We are a collection of Minneapolis folks cooking, preserving, and harvesting local, seasonal foods. This blog-share is meant to inspire greater culinary genius, as well as continued local food invention. What are YOU concocting in that kitchen of yours?

4.15.2020

Ethiopian Beef Tibs

Well, this is a dish I've been meaning to post for awhile, though I did not have injera to eat with it. Next time I make these I might take myself on the adventure to procure some all-teff injera from Shega Foods.

I went to a new Ethiopian place that opened near my house several months ago intending to order kitfo and kocho, neglecting to notice they only serve that on weekends. So, without injera (they had only the glutinous kind), I opted to get their beef tibs, assuming they would certainly be good, using salad as the injera-vessel. Friends, they were not good. They were swimming in oil and were bland and not caramelized and it was disappointing. I am spoiled by Bolé. I guess I thought all tibs were crispy and chewy and delicious. Not so. (Incidentally, Bolé's link has a youtube video where they are making their Derek Tibs. You can see the goodness! They also show their signature dish Majet, which is a beautiful tower of Derek Tibs, Kitfo, and Quanta Firfir that I highly recommend with the all teff injera.)
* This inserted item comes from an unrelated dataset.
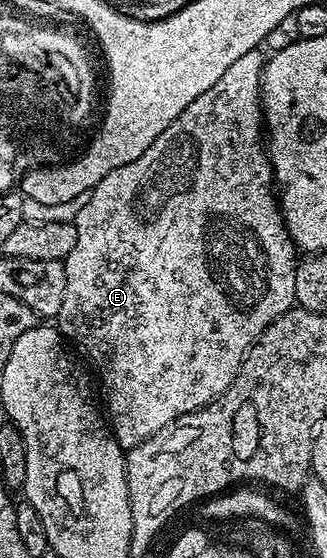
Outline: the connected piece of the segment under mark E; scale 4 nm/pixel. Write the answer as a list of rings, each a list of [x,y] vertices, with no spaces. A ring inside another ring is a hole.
[[[260,49],[250,51],[237,59],[222,74],[222,79],[210,87],[210,91],[202,91],[134,163],[126,163],[126,167],[118,167],[102,179],[87,194],[86,200],[79,206],[74,224],[76,226],[76,242],[74,251],[64,258],[66,271],[66,295],[62,295],[62,307],[58,318],[58,328],[73,346],[77,345],[88,356],[90,364],[96,368],[100,381],[104,384],[104,401],[108,404],[106,417],[110,422],[112,434],[125,451],[162,431],[172,421],[177,421],[182,415],[202,409],[211,401],[223,395],[236,378],[244,358],[252,344],[261,337],[286,310],[296,305],[296,266],[298,250],[288,234],[278,204],[278,193],[274,188],[272,163],[268,159],[268,150],[262,140],[262,110],[260,108],[260,76],[264,70],[265,54]]]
Previously made tibs with shiro and avocado salad atop injera
I learned to make these tibs from my friend who grew up in Ethiopia. It took about 6 times for me to finally get it, thanks to her standing by and saying, well, are you going to make the tibs or what? So I would quit waiting for her to tell me what to do. 😂  (I am still in that phase with the creamy chickpea dish shiro, which means I have to make it another time or two with her nearby before I post that one, which is nice to eat alongside.) She and I have used various cuts of meat for this dish, and the favorite is a thinly sliced top round steak. The meat is diced into pretty small pieces, so you can also use skirt steak, flank steak, a flat iron, etc and just trim any fat.

Beef Tibs serves 2-4
1+ lb lean steak, cut into 1/2" square pieces
1/2 large onion, sliced thin
2 T Ethiopian cardamom*
1/4 tsp mitmita (or more, it's spicy)
1 jalapeno, diced
2 cloves garlic
sprigs of rosemary (opt)
*Ethiopian cardamom is more coarsely ground, and is also called "false cardamom" or "Korarima." It is a black cardamom from the ginger family, not the smaller green pods of Indian cardamom. You can buy it at Shega Foods, along with mitmita spice mix, and Niter Kibbeh (if you don't want to make it). (If you do not have Ethiopian false cardamom, use regular cardamom and add a touch of nutmeg, cloves, and black pepper.)

1. Heat a large cast iron skillet on high heat. Add your meat to the skillet (no oil/fat is added yet, so you are cooking the meat dry). Cook off all of the meat juices until the meat starts to brown, 6-12 minutes depending on your meat.
2. Add your onion slices, also dry, to the meat. Cook until the onions release their juices and also begin to brown, several minutes.
3. Lower the heat and add the niter kibbeh, cardamom and mitmita, being sure to coat all of the meat pieces with the butter and spices. Add the garlic, jalapeno, and rosemary. Cook, stirring occasionally, for 10 minutes. Salt to taste. Serve!

The bite size pieces are perfect for eating with injera and with your hands. This time I ate them (non-traditionally) with some roasted beets, cabbage, and some left over rice.